The microarray has been published in a previous study [10] and the publicly available dataset was used (GSE65067). Briefly, microglia from female 8 month old wild-type (n = 3) and 5XFAD (n = 5) mice (The Jackson Laboratory) were FACS-sorted directly into RTL-plus lysis buffer. RNA extraction from microglia was performed using a RNeasy Plus Micro Kit (Qiagen, Cat. No. 74034). Microarray hybridization (Affymetrix MoGene 1.0 ST array) and data processing were performed at the Washington University Genome Center. Raw data were normalized using the Robust Multi-Array (RMA) method and genes were pre-filtered for expression value greater than or equal to 120 expression units. This method provides a cut-off above which genes have a 95% chance of expression demonstrated in Immgen dataset, which uses the same array platform [10]. P-values were calculated using a Student’s t-test and FDR-adjusted P-values were calculated using the Benjamini and Hochberg method [49]. Transcripts with FDR-adjusted P-values < 0.05 and FC > 2 were considered differentially expressed.

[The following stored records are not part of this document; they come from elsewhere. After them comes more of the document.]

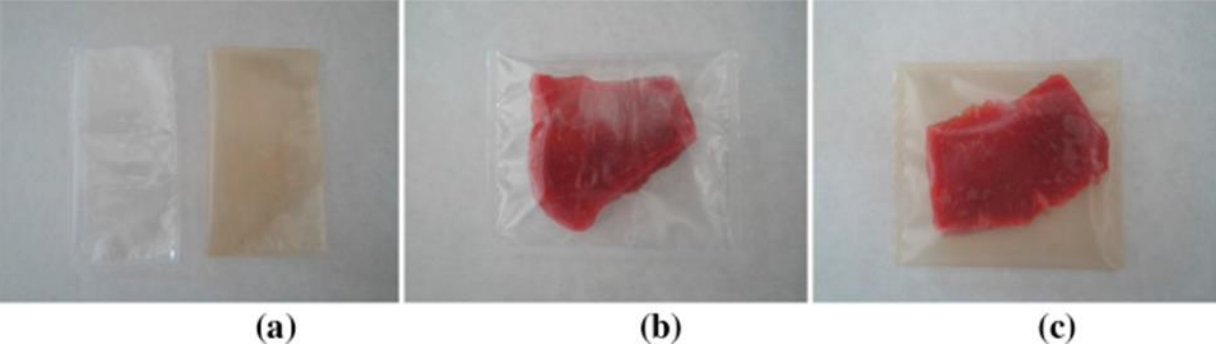
Figure 9. Comparative images of tested films ( a ); sample of meat packaged with blank film ( b ) and, with active film ( c ). Reproduced from ref. [95] with permission from Elsevier. 2015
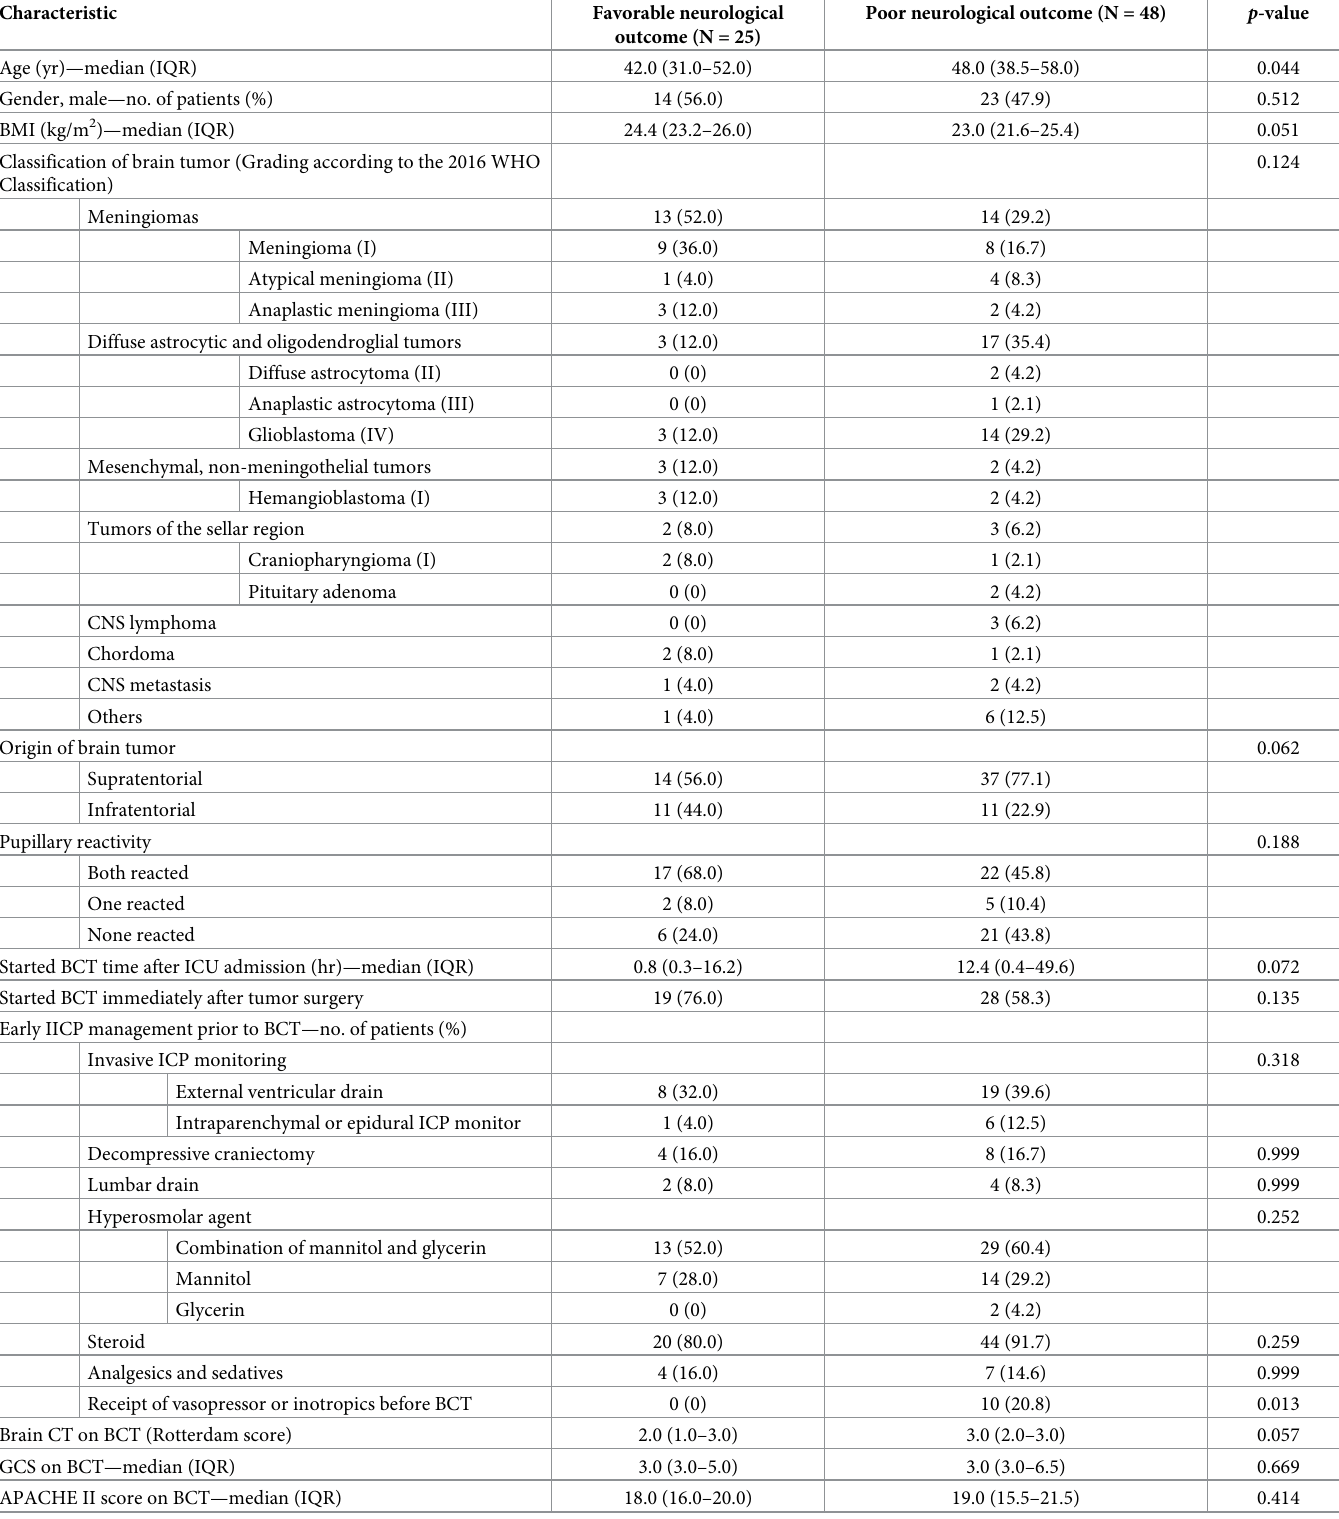
Table 1. Baseline characteristics of barbiturate coma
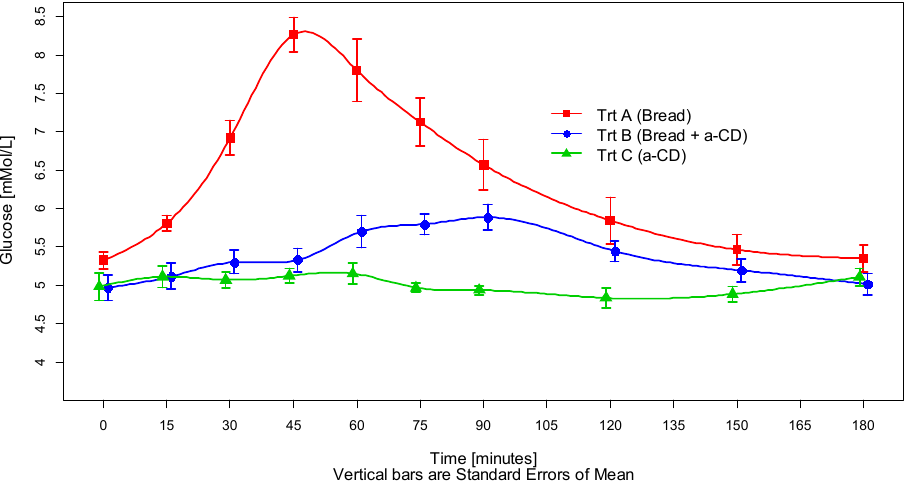
MeanTime [minutes] Vertical bars are Standard Errors of Figure 1. Glycemic response curves elicited by 100 g white bread consumed with 250 mL plain drinking water (treatment A), or 100 g white bread consumed with 250 mL water containing 10 g dissolved alpha-cyclodextrin (treatment B) or 250 mL water with 25 g dissolved alpha-cyclodextrin (alpha-CD) only (treatment C). Values are the means of the 12 subjects with their SEMs represented by vertical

Functional enrichment analyses

Genes found to be differentially expressed in both the RNA-seq and microarray experiments were selected for biological function and pathway analysis. The gene list was uploaded into the Database for Annotation, Visualization and Integrated Discovery (DAVID, v. 6.8) [50, 51] for GO and KEGG pathway analysis. GO gene count thresholds of 4, 2, and 2 were used for BP, CC, and MF respectively. Each GO and KEGG pathway with a P-value < 0.05 was considered significant. Additionally, PPI analysis was performed to identify interactions of the selected proteins based on their gene IDs using the STRING database [52]. For the analysis, text mining, experiments, and databases were chosen for active interaction sources using the high confidence (0.700) threshold setting.

Statistical analyses

Statistical analysis was performed using Prism 9.0.0 (GraphPad). Data are presented as mean ± SEM. Comparison between two groups was performed using a Student’s t-test. A P-value ≤ 0.05 (*P ≤ 0.05, **P ≤ 0.01, ***P ≤ 0.001 and ****P ≤ 0.0001) was used as the significance cutoff. The Venn diagram demonstrating overlap in DEG amongst the two datasets was generated using InteractiVenn [53].